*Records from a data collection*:
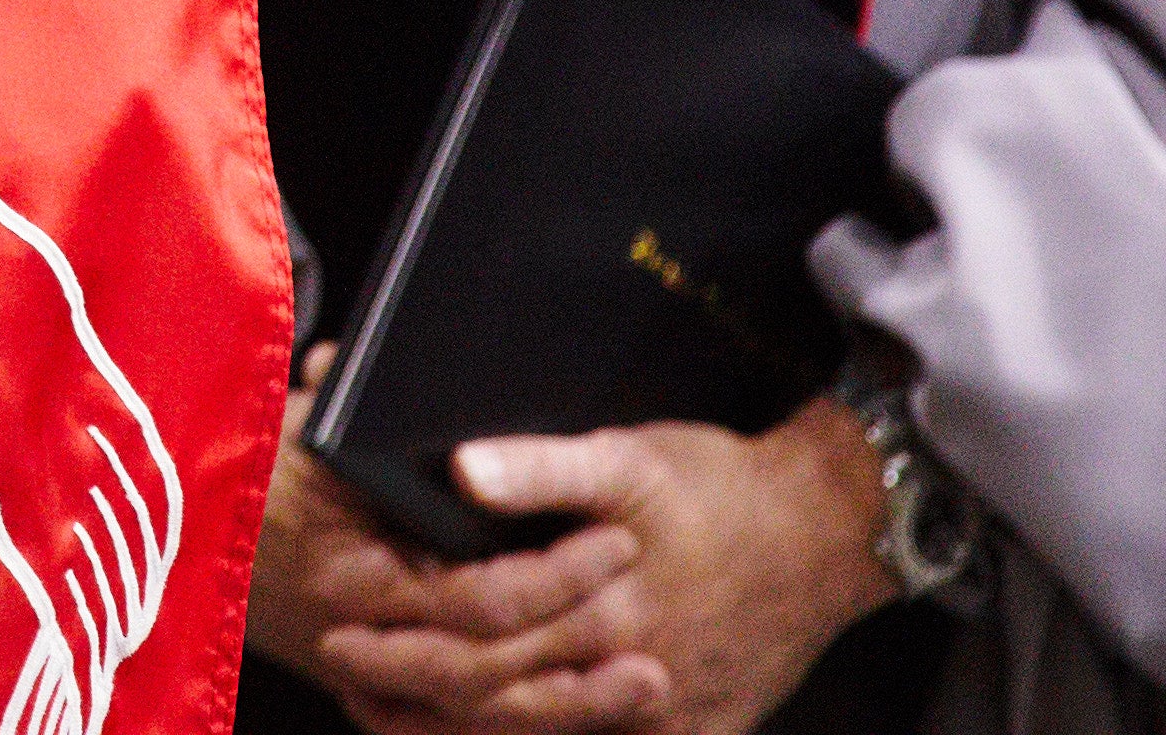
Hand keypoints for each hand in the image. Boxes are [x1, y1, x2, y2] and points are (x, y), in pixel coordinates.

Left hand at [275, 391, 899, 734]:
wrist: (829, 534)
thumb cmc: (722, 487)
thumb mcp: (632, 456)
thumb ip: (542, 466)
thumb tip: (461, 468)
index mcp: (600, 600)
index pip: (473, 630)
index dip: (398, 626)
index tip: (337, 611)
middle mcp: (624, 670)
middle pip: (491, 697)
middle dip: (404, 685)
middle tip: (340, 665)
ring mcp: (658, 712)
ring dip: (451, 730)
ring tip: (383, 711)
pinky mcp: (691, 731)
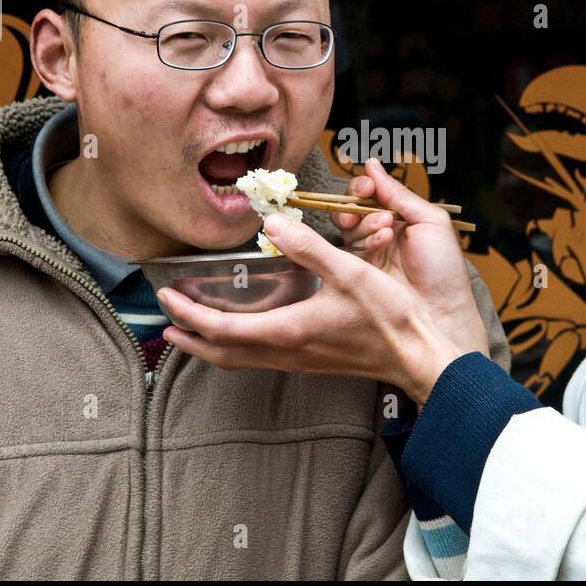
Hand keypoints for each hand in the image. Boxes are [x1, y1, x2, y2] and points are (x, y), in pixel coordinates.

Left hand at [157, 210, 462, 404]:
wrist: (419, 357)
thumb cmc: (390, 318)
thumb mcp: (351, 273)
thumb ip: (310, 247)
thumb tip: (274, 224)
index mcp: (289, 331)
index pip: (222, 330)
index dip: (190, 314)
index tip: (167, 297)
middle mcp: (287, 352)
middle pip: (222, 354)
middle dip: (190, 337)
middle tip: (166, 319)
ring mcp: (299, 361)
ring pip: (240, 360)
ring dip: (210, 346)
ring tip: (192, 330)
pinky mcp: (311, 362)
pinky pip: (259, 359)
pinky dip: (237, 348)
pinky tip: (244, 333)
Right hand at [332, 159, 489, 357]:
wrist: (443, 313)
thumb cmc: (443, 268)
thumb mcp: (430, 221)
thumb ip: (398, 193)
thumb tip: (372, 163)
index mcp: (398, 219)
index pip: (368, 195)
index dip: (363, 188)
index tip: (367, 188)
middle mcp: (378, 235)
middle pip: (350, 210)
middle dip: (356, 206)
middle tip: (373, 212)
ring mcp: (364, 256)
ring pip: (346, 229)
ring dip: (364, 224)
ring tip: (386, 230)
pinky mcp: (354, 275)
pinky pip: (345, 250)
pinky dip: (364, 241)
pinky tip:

*Action item*: The reply has to reproduce every line above verbatim and contain no pictures.

*Exercise response*:
Hand keypoints for each hand in the image. Boxes are [x1, y1, x2, y2] and points are (x, y), in pixel coordinates.

Left hand at [275, 391, 899, 734]:
wrist: (829, 534)
thumb cmc: (722, 487)
thumb mcp: (632, 456)
thumb ip: (542, 466)
thumb tip: (461, 468)
index mcp: (600, 600)
index pip: (473, 630)
index dip: (398, 626)
index tip: (337, 611)
middle mcp: (624, 670)
middle pip: (491, 697)
middle dip: (404, 685)
middle tip: (340, 665)
ring mcp: (658, 712)
ring dip: (451, 730)
ring tip: (383, 711)
pinky mcp: (691, 731)
Hand keypoints for each hand in the image. Boxes are [x1, y1, x2, y2] and points are (x, y), in pixel coordinates.

Left hand at [157, 210, 462, 404]:
wrist: (419, 357)
thumb cmc: (390, 318)
thumb mcp: (351, 273)
thumb ip: (310, 247)
thumb tip: (274, 224)
index mcp: (289, 331)
index pip: (222, 330)
index dip: (190, 314)
index tip: (167, 297)
middle mcp: (287, 352)
middle pip: (222, 354)
middle dip: (190, 337)
middle tip: (166, 319)
ring mcp: (299, 361)
ring pip: (240, 360)
ring dip: (210, 346)
ring tip: (192, 330)
pinky mcp: (311, 362)
pinky pip: (259, 359)
pinky dip: (237, 348)
pinky tip: (244, 333)
Right hand at [332, 159, 489, 357]:
wrist: (443, 313)
thumb cmc: (443, 268)
thumb mcp: (430, 221)
thumb ip: (398, 193)
thumb tip: (372, 163)
index mcp: (398, 219)
index pip: (368, 195)
index dip: (363, 188)
index tip: (367, 188)
middle mcp: (378, 235)
middle pip: (350, 210)
middle dip: (356, 206)
middle tip: (373, 212)
ring mcp: (364, 256)
ring pip: (346, 229)
ring dip: (364, 224)
ring tip: (386, 230)
pinky mcp: (354, 275)
pinky pip: (345, 250)
pinky dip: (364, 241)
pinky tip:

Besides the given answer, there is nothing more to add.